Mora, now the associate vice chancellor for strategic initiatives and professor of economics at the University of Missouri–St. Louis, didn’t expect she’d one day be receiving the recognition for her own work.
So she was caught by surprise when she received an email letting her know she’d been chosen the 2022 recipient of the Academic Achievement Award. It was presented to her on Jan. 7 during the ASHE business meeting at the Allied Social Science Association meetings – the annual conference of the American Economic Association – which was held virtually because of the COVID-19 pandemic.
“It was a huge honor,” Mora said. “I am very excited and honored to have been selected, especially given the caliber and significant impact of previous recipients. ”
The selection committee for the award includes some of the previous recipients of the award going back to when it was first presented in 2008.
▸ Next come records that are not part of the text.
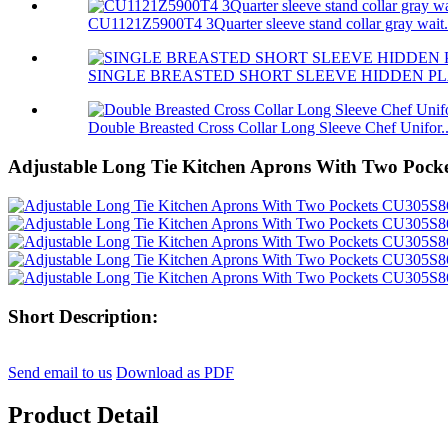
CU1121Z5900T4 3Quarter sleeve stand collar gray wait.
SINGLE BREASTED SHORT SLEEVE HIDDEN PL
Double Breasted Cross Collar Long Sleeve Chef Unifor..
Adjustable Long Tie Kitchen Aprons With Two Poc
Short Description:
Send email to us
Download as PDF
Product Detail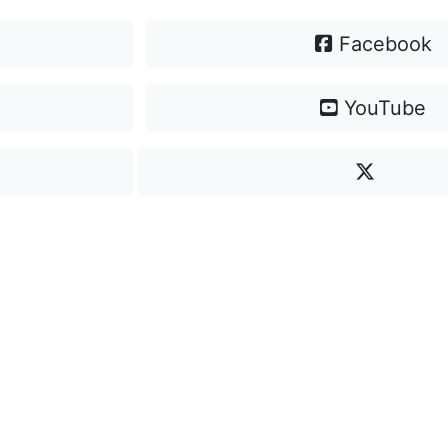
Facebook
YouTube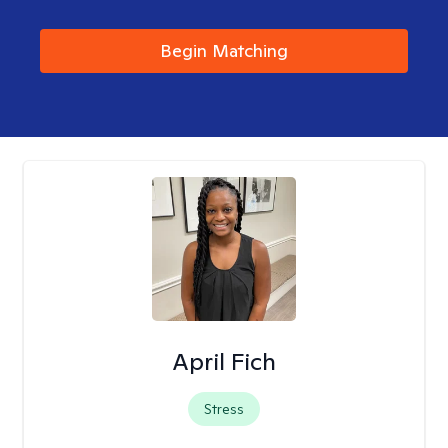
Begin Matching
April Fich
Stress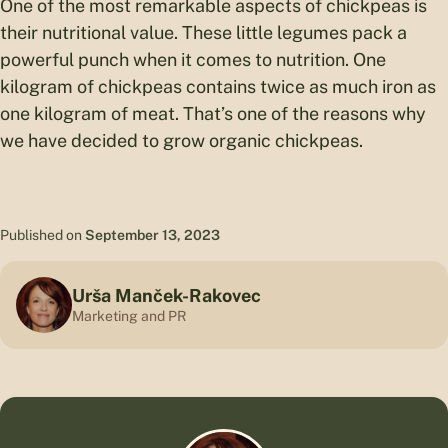
One of the most remarkable aspects of chickpeas is
their nutritional value. These little legumes pack a
powerful punch when it comes to nutrition. One
kilogram of chickpeas contains twice as much iron as
one kilogram of meat. That’s one of the reasons why
we have decided to grow organic chickpeas.
Published on
September 13, 2023
Urša Manček-Rakovec
Marketing and PR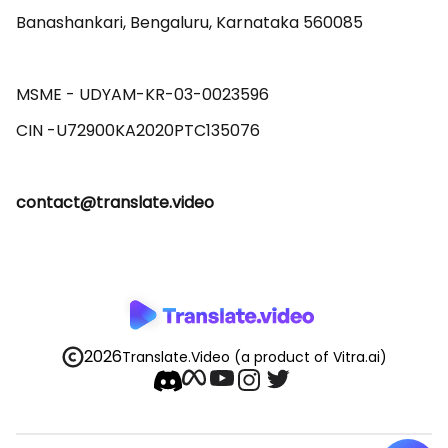
Banashankari, Bengaluru, Karnataka 560085 

MSME - UDYAM-KR-03-0023596 

contact@translate.video
2026
Translate.Video
(a product of Vitra.ai)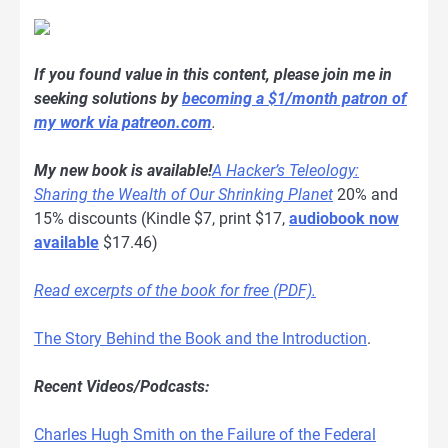
If you found value in this content, please join me in
seeking solutions by
becoming a $1/month patron of
my work via patreon.com
.
My new book is available!
A Hacker’s Teleology:
Sharing the Wealth of Our Shrinking Planet
20% and
15% discounts (Kindle $7, print $17,
audiobook now
available
$17.46)
Read excerpts of the book for free (PDF).
The Story Behind the Book and the Introduction
.
Recent Videos/Podcasts:
Charles Hugh Smith on the Failure of the Federal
Mora isn’t sure who nominated her, but her credentials are easily recognized. She has studied and written extensively on the labor market outcomes of Hispanics in the United States for more than 25 years. Specifically, she’s focused on Hispanic entrepreneurship, educational attainment, earnings differentials and the effect of English fluency on socioeconomic outcomes, and she has received more than $4 million in external grants as either principal investigator or co-principal investigator since 2006.
Her work has appeared in more than 55 refereed journal articles and book chapters, including in such outlets as the “American Economic Review P&P,” “Industrial Relations,” “Journal of Population Economics,” “Social Science Quarterly” and “International Migration Review.”
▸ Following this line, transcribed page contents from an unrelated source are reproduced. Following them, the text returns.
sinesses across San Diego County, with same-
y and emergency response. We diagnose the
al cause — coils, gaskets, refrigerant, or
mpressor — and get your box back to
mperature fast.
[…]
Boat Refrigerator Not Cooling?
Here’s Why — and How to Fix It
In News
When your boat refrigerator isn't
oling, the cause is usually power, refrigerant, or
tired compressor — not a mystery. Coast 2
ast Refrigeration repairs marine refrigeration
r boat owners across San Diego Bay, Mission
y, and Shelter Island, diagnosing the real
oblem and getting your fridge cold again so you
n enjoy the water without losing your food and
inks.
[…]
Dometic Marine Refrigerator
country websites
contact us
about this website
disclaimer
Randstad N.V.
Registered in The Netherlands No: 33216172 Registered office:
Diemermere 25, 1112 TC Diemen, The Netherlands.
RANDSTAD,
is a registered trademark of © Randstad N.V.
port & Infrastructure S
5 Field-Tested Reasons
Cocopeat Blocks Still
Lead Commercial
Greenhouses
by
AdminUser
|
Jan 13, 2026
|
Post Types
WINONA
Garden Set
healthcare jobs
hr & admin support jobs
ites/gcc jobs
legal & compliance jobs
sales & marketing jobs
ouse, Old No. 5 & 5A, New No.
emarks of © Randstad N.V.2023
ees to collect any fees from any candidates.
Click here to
Among the books she’s co-edited or co-authored, “Hispanic Entrepreneurs in the 2000s: An Economic Profile and Policy Implications,” published by Stanford University Press, received the 2014 Choice Outstanding Academic Title Award.
More recently, Mora has written about Puerto Rico’s severe economic crisis and net outmigration, including in her co-edited book “Hurricane Maria in Puerto Rico: Disaster, Vulnerability & Resiliency,” published by Lexington Books last October.
Mora has also been invited to share her research expertise with the White House Initiative on Educational Excellence for Hispanics, the White House Council of Economic Advisers, the Board of Governors of the Federal Reserve System, the Federal Reserve Bank of Dallas and other Federal Reserve District Banks, and the U.S. Department of Labor, among other agencies and institutions.
She’s currently the lead co-PI working on the National Science Foundation ADVANCE grant UMSL received in 2020 aimed at making organizational changes to address gender equity and better recruit and retain women – particularly women of color – in faculty positions in STEM and social and behavioral sciences.